Совершенно нет необходимости быть ретроградом и консерватором, как нет и обязанности писать экспериментальную нелинейную прозу только потому, что «Голос деревни» или «Нью-Йорк ревью оф букс» заявляют, что роман как жанр мертв. Вам доступны и традиция, и модерн. Да, блин, пишите хоть вверх ногами, если хочется, или рисуйте пиктограммы. Но как ни делай, а приходит момент, когда надо оценить, что же ты написал и насколько хорошо. Я не верю, что рассказ или роман можно выпустить за пределы своего кабинета, если ты не уверен, что он в разумной степени дружествен к читателю. На всех читателей всегда не угодишь, даже на часть читателей всегда не угодишь, но можно угодить на часть читателей иногда. Думаю, это сказал Уильям Шекспир. А теперь, когда я помахал предупреждающим флагом, должным образом удовлетворив указаниям ОСХА, МЕНСА, НАСА и Гильдии писателей, давайте я еще раз повторю: все это есть на столе и до всего можно дотянуться. Пьянит такая мысль? По-моему, да. Пробуйте любую чертовщину, хоть до тошноты нормальную, хоть до омерзения извращенную. Если она по делу – отлично. Если нет – выбросите ее. Даже если нравится, выбрасывайте. Хемингуэй однажды сказал: «Нужно убивать своих любимых», и он был прав.
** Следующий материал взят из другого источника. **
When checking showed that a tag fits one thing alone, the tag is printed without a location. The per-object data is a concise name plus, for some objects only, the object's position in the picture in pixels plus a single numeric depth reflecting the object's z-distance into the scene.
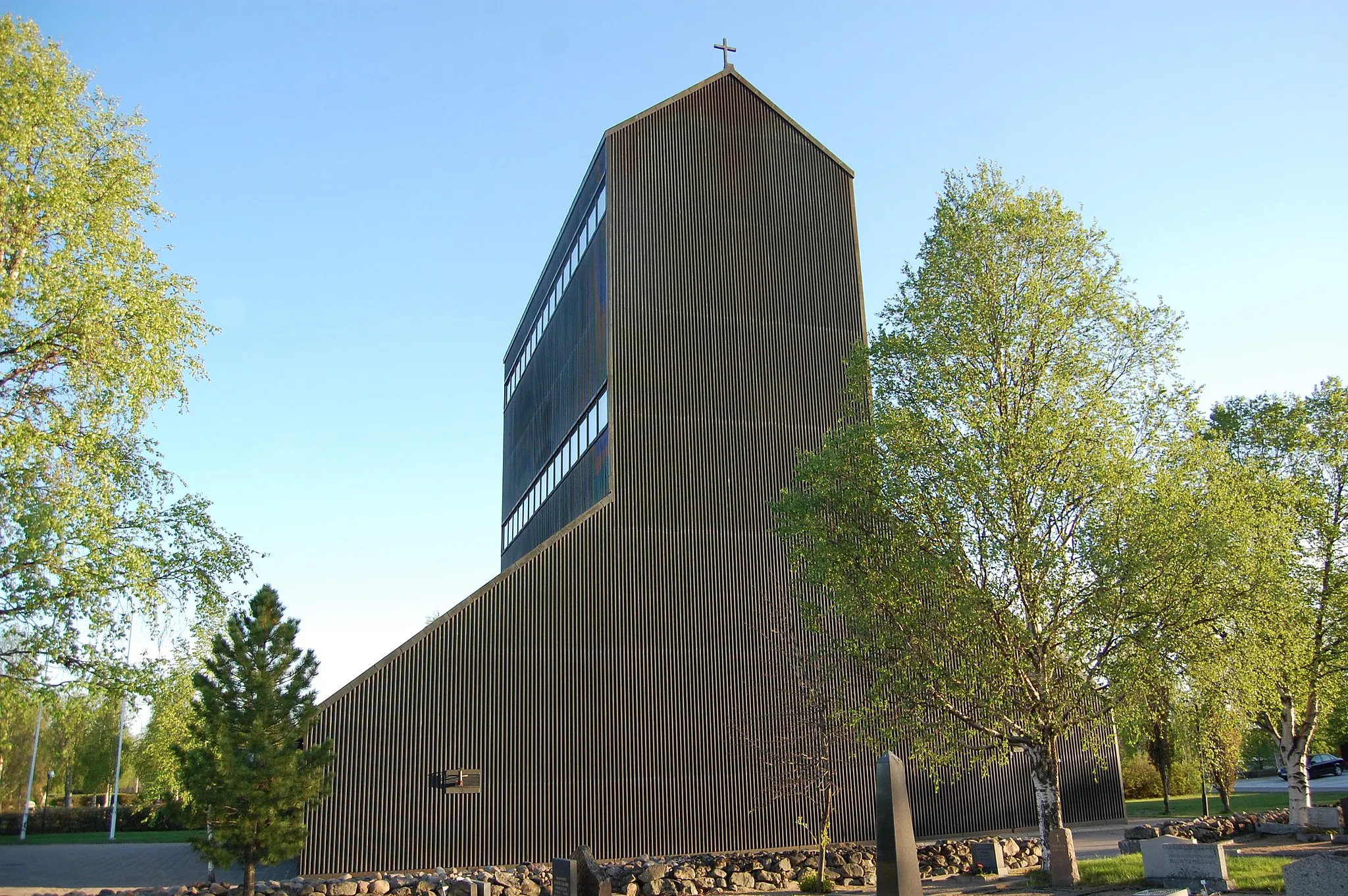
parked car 59.09
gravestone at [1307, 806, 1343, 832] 22.97
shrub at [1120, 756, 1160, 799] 47.19
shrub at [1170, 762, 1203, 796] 48.16
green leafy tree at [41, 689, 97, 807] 58.00
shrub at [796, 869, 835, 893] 20.14
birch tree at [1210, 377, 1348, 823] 24.66
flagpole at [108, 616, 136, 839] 46.28
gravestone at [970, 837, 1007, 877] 21.78
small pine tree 18.56
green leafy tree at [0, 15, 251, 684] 16.31
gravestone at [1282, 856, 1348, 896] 12.52
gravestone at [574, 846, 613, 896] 17.91
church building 22.86
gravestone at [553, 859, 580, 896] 18.05
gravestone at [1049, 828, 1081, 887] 17.77
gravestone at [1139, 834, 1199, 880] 16.77
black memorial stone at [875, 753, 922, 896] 11.82
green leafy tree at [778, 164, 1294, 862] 18.38
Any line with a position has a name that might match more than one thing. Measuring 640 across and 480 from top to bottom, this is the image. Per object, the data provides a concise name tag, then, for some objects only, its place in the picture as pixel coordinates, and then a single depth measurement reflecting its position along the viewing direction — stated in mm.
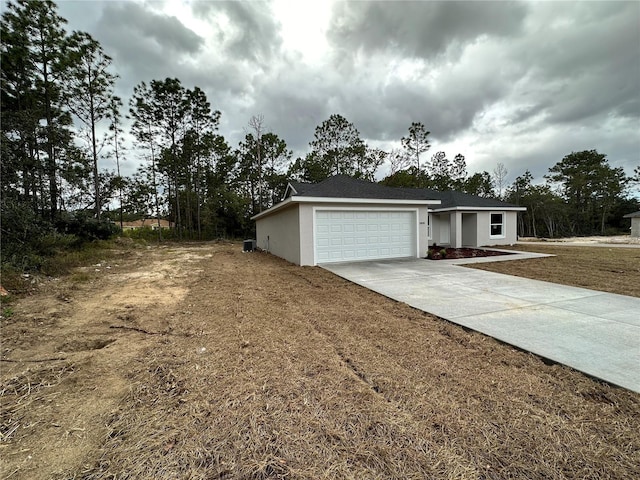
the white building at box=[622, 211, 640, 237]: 22953
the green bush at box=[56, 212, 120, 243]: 12719
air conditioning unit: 16047
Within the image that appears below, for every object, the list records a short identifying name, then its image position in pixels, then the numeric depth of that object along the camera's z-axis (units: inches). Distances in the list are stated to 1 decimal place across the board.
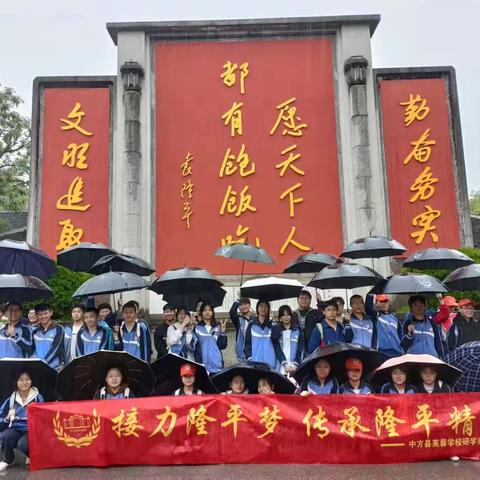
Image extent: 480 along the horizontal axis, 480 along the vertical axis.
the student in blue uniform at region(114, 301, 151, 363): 259.4
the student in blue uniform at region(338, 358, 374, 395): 207.8
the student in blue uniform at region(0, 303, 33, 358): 248.7
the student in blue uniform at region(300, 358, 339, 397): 212.2
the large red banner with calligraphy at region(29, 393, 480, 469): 191.2
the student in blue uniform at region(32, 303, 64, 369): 249.1
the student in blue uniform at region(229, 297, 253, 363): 261.4
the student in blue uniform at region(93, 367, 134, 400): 207.2
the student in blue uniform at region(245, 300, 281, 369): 253.1
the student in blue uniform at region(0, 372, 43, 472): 197.0
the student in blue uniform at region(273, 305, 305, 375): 252.2
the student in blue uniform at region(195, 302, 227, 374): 265.3
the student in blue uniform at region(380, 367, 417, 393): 204.1
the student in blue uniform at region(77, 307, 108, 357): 251.4
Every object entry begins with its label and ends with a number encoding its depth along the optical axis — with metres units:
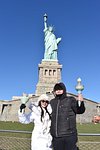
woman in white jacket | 2.15
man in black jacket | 2.11
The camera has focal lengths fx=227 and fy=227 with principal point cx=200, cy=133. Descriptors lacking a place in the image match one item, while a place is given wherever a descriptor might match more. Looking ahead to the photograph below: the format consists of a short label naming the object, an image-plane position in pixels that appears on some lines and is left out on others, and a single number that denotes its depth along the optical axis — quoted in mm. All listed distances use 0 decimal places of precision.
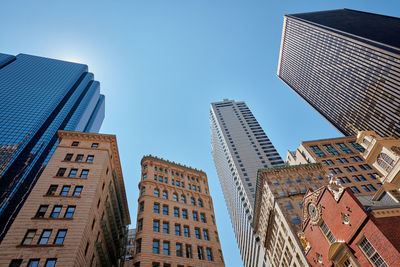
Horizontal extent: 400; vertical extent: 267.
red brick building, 20547
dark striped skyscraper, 76875
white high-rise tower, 98144
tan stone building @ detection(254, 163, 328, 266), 46894
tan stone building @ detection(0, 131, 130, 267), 28047
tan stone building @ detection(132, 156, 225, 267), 37438
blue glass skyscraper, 91688
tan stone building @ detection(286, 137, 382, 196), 58106
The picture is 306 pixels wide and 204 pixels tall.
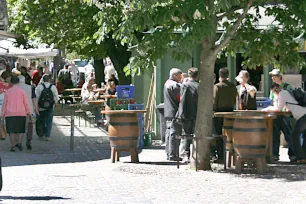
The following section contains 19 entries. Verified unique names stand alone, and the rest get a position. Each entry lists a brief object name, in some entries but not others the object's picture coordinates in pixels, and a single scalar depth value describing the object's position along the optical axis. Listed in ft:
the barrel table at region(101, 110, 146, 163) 54.49
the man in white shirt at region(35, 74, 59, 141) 72.49
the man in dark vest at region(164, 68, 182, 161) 56.08
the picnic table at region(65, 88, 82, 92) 121.90
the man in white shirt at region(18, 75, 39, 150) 68.33
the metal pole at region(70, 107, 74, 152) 64.14
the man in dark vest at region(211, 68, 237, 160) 54.90
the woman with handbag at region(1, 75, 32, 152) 62.39
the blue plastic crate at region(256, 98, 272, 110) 66.69
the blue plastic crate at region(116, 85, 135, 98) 70.85
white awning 120.86
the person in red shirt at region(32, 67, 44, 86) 113.38
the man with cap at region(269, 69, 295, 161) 56.44
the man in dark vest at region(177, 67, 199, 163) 54.19
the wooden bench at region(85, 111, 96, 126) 100.23
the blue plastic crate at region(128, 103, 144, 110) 65.62
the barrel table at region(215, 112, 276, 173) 48.94
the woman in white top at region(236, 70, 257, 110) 56.75
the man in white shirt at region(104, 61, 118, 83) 113.70
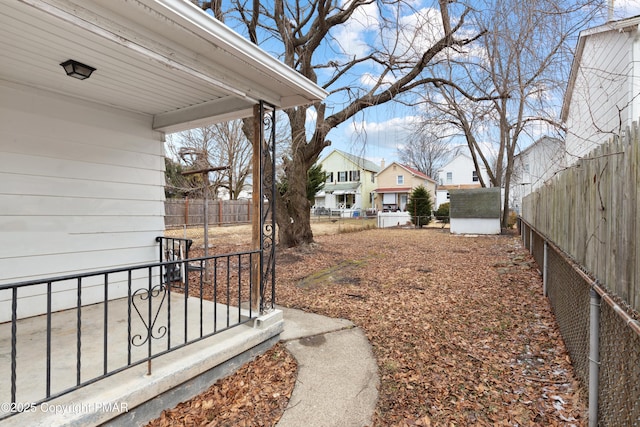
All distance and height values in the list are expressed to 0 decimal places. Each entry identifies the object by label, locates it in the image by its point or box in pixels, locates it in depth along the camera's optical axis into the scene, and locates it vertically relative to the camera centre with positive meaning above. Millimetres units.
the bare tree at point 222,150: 18266 +3408
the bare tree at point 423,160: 37719 +5590
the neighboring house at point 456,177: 32784 +3174
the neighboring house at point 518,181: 18447 +1826
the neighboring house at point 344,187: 33875 +2083
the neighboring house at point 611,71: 5530 +2531
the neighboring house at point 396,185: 30672 +2087
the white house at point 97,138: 2148 +805
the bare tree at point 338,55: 6605 +3537
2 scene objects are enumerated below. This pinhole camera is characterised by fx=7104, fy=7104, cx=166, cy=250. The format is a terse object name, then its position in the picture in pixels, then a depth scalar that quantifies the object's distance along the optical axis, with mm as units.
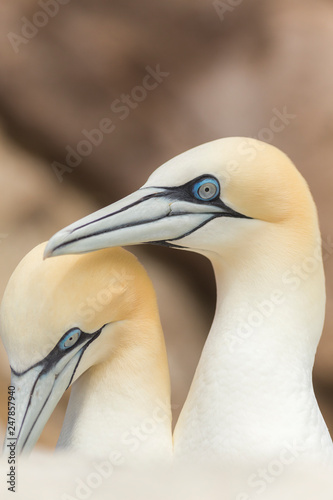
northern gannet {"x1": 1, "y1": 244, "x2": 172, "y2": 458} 4921
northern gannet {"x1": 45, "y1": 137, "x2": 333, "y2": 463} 4926
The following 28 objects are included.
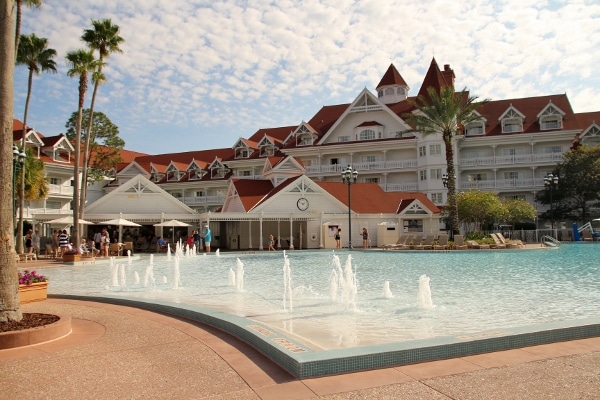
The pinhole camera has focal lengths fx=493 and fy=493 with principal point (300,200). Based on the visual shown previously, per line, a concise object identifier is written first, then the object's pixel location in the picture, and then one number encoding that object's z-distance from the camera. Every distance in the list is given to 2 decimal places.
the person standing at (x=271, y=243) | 35.65
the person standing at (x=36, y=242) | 30.03
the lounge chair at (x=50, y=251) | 29.17
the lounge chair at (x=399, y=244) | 33.56
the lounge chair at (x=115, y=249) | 29.78
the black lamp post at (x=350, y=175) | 34.47
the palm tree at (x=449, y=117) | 34.06
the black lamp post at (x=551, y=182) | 44.69
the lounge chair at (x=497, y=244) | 30.92
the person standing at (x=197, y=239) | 39.65
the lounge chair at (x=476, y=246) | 30.62
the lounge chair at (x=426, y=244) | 31.36
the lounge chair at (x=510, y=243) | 31.50
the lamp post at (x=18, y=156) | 23.74
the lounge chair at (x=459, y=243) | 30.62
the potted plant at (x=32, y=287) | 10.48
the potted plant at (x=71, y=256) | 23.94
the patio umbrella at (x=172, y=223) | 36.18
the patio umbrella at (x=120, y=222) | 33.75
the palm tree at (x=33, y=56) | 32.06
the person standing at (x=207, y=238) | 33.53
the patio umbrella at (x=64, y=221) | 32.31
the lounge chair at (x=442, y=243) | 30.79
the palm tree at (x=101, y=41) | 30.84
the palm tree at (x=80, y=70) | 29.80
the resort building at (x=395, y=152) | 51.53
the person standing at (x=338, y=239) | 36.83
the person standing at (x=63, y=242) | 27.05
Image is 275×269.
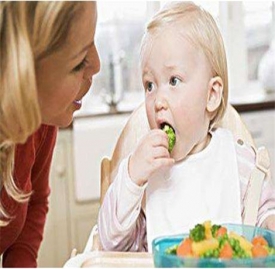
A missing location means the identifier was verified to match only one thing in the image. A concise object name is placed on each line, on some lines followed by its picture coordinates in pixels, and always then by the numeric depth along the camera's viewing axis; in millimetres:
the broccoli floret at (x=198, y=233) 788
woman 750
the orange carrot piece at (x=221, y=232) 795
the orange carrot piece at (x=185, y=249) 788
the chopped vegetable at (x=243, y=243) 795
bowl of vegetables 778
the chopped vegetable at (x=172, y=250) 806
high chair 1046
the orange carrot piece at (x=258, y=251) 797
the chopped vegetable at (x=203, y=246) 781
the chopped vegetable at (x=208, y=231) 791
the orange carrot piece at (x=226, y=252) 779
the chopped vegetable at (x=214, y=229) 795
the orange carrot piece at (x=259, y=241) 817
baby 968
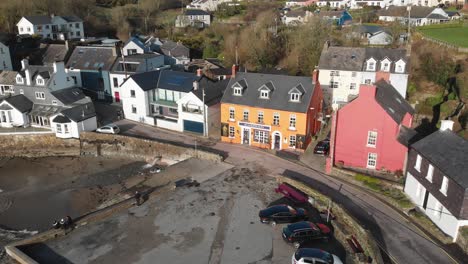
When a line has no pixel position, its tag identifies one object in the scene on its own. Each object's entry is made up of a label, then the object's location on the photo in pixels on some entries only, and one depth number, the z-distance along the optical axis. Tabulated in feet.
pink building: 92.63
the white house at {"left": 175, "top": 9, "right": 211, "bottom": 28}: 271.69
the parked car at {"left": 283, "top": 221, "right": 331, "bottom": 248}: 72.08
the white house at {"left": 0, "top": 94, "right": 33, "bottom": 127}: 135.44
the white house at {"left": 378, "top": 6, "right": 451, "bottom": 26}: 214.07
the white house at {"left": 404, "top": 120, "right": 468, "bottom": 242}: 67.67
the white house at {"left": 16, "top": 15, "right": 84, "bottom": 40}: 226.99
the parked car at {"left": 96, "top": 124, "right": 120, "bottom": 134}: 130.00
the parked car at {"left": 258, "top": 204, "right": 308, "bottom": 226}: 78.74
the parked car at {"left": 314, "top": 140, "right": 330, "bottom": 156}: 109.09
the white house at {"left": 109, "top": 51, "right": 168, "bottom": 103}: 157.07
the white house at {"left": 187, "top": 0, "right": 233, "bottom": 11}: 338.13
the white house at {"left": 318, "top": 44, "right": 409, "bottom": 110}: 131.85
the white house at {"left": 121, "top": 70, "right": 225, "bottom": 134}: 125.18
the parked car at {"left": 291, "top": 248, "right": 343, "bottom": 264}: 63.69
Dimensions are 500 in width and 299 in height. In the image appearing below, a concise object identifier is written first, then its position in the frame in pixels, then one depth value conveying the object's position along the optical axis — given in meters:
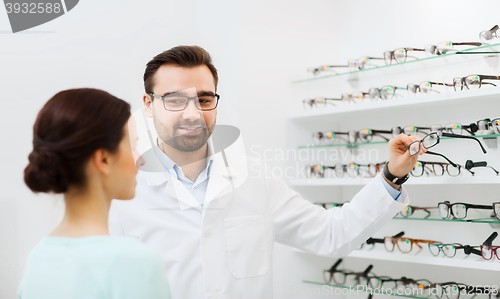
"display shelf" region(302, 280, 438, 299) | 1.85
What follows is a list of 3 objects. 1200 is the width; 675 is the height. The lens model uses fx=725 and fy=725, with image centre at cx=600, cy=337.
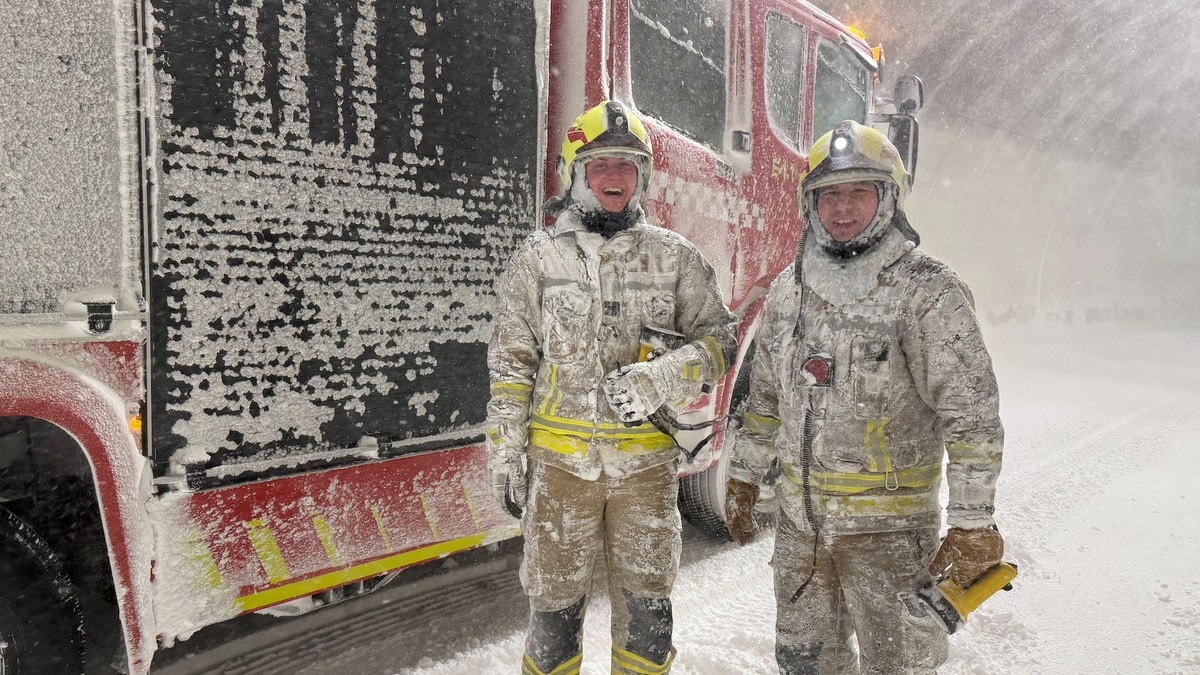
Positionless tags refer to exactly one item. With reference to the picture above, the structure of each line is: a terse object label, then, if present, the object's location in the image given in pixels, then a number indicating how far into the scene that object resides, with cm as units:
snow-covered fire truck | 154
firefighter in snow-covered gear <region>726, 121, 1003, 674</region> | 167
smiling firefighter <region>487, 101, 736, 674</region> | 193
Я часто вижу возможности добавить аранжировку и орнаментирование, когда главная работа повествования выполнена. Иногда это бывает и раньше. Начав «Зеленую милю», я вскоре понял, что мой главный герой – из тех невинных, которых казнят за чужие преступления, и тогда решил дать ему инициалы Дж. К. (J. С. – Jesus Christ (Иисус Христос).) – в честь самого знаменитого невинного человека всех времен. Я это видел у Фолкнера в романе «Свет в августе» (все еще мой самый любимый роман у Фолкнера), где жертвенный агнец носит имя Джо Кристмас. И потому обитатель камеры смертников Джон Боуэс получил имя Джон Коффи. Но до самого конца книги я не знал, останется жить мой Дж. К, или умрет. Я хотел оставить его в живых, потому что я любил его и жалел, но все равно решил, что инициалы Дж. К, так или иначе не помешают (Некоторые критики из-за инициалов Джона Коффи обвинили меня в примитивном символизме. А я хотел бы ответить: «Это вам что, ракетостроение?» В смысле, не приставайте, ребята. – Примеч. автора.).
Обычно я подобное вижу уже, когда вещь сделана. После этого я могу ее перечитать и поискать скрытые образы., Если я их вижу (а как правило, вижу), я их могу включить во второй, более осознанный черновик вещи. Два примера, того, для чего нужны вторые черновики – символика и идея.
Если вы в школе изучали символику белого цвета в «Моби Дике» или символику использования леса у Готорна в рассказах вроде «Молодой Гудмен Браун», а после этих уроков чувствовали себя полным дураком, можете сейчас тоже защитным жестом взметнуть руки, затрясти головой и сказать: «Спасибо, не надо. Я это уже ел».
Погодите. Символика не обязательно должна быть трудной и безжалостно заумной. И она не обязана быть сплетена сознательно, как турецкий ковер, на котором расставляется мебель сюжета. Если вы согласны с концепцией сюжета как предмета, существующего до написания, окаменелости в грунте, то и символика должна существовать заранее, так? Просто еще одна косточка (или целый их набор) в ваших раскопках. Это если она там есть. А если ее нет, то что с того? Сама вещь ведь все равно существует?